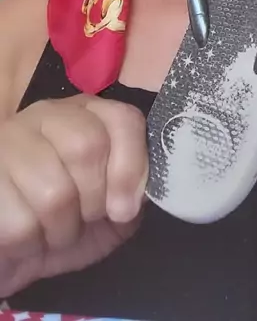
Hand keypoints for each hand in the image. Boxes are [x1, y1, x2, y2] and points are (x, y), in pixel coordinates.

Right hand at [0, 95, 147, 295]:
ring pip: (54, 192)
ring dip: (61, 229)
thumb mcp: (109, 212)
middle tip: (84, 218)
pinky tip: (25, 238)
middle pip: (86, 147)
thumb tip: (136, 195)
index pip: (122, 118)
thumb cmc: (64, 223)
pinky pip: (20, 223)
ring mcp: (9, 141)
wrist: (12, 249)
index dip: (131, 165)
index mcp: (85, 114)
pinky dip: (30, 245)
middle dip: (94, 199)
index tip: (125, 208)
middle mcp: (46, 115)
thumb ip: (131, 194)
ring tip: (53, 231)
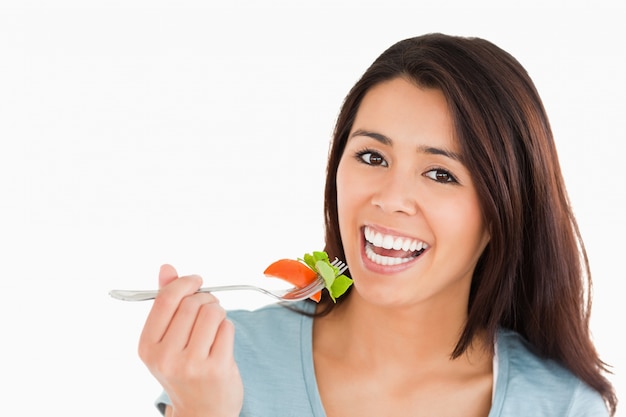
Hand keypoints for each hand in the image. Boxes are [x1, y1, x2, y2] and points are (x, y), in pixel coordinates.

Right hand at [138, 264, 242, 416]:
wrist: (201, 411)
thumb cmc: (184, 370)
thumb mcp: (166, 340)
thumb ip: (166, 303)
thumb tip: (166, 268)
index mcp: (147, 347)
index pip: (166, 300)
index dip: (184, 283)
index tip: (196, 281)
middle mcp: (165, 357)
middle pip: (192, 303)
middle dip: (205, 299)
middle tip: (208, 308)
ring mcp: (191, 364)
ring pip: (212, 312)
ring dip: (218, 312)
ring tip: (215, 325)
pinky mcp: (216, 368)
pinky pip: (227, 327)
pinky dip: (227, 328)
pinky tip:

---*---

> [TASK INSTRUCTIONS] Transcribe the records above exactly as they appear, leaving out any pictures.

> [RESPONSE]
Hand keypoints for each hand in the image. Boxes are [x1, y1, x2, y2] and points are (x, y), in pixel coordinates.

Right hand at [0, 95, 147, 295]:
ring pip: (54, 192)
ring dip: (61, 229)
thumb mcp: (109, 212)
middle tip: (84, 218)
pinky tip: (25, 238)
middle pip: (86, 147)
thumb tip: (136, 195)
index pip: (122, 118)
thumb cmc: (64, 223)
pinky pip: (20, 223)
ring mcp: (9, 141)
wrist: (12, 249)
index dip: (131, 165)
index mcp: (85, 114)
pinky dip: (30, 245)
middle dip: (94, 199)
index tip: (125, 208)
middle mcp: (46, 115)
thumb ip: (131, 194)
ring tip: (53, 231)
Hand keypoints for each hand in the image. Boxes are [x1, y1, x2, y2] and points are (x, y), in pixel coordinates.

Right hand at [138, 264, 242, 416]:
wrist: (201, 411)
thumb cmc: (184, 370)
thumb mcp: (166, 340)
thumb ip: (166, 303)
thumb tip: (166, 268)
index mcp: (147, 347)
index pip: (166, 300)
index dip: (184, 283)
index tip: (196, 281)
middle mcp: (165, 357)
middle pip: (192, 303)
middle dip: (205, 299)
middle tip: (208, 308)
ring mcp: (191, 364)
ring pip: (212, 312)
ring dip: (218, 312)
ring tip: (215, 325)
pinky mcp: (216, 368)
pinky pip: (227, 327)
pinky dip: (227, 328)
pinky tip:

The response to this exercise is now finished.